Arlt dépeint des êtres incrédules, portés dans leur existence par les éclats d'un scepticisme inerte, la nostalgie de toute transcendance. Son héros, Balder, abandonne femme et enfant pour suivre une collégienne. Il s'éprend de l'amour comme d'une tragédie délicieuse, ne valant que par la désillusion qu'elle fomente, la destruction dont elle surgit. Cet ingénieur, sans autre relief que son égoïsme, poursuit l'innocence dans les bras d'une jeune fille en fleurs, repoussant toujours sa première fois. Balder constitue un monde labyrinthique, de glace, d'acier, de béton; chose de chiffres idolâtrant le fantôme de la spontanéité, s'abreuvant de folie à force de sérieux, s'infantilisant pour s'être trop paré de la morgue bureaucratique des comptables.
En toile de fond, Buenos Aires fait gronder son bitume, ses immeubles, ses rails, ses foules. La ville devient un mythe, un Hadès. Elle met les hommes au joug, les lance dans ses gares, ses rues, ses métros. La ville est un incommensurable Léviathan où le cynisme n'existe pas, car la question de l'espoir n'y a plus de sens. L'assouvissement du désir, si rarement éprouvé, se confond avec l’éternelle chimère du bonheur. Le monde s'impose à lui-même, la ville contraint à l’acceptation, espace sauvage et rationnalisé, où les hommes pestent contre leur sort en murmurant, où le malheur advient comme une salvation.
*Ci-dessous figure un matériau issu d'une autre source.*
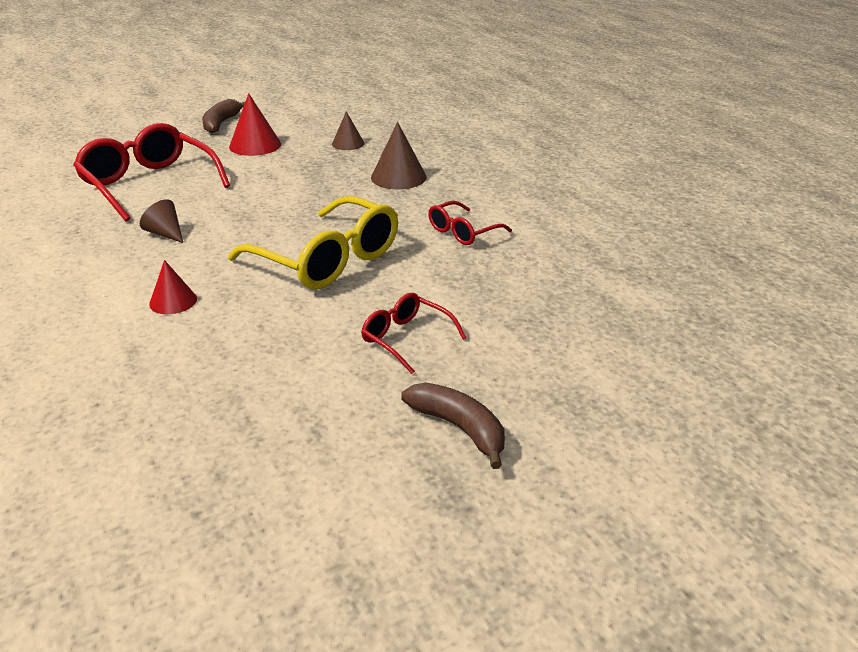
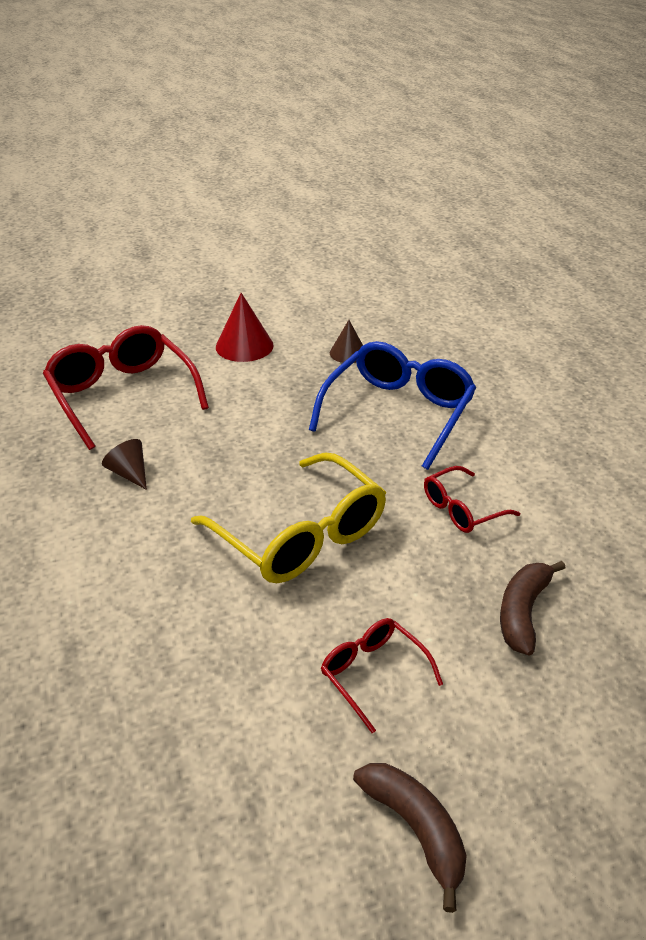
camera: 10 degrees right, 5 degrees up
(173, 301) = (123, 579): red cone -> none
(221, 123) = (212, 308): brown banana -> brown banana (523, 612)
(398, 177) = (398, 412): brown cone -> blue glasses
La danse du feu d'Arlt met en place des perspectives vertigineuses sur l'asservissement de l'homme moderne par les mirages qu'il fomente, ses soifs de bonheur invertébrées et ses minuscules jouissances. Sa Buenos Aires est une ville éternelle, théâtre d'un crépuscule des Dieux qui s'éternise, d'une chute qui est devenue la vie.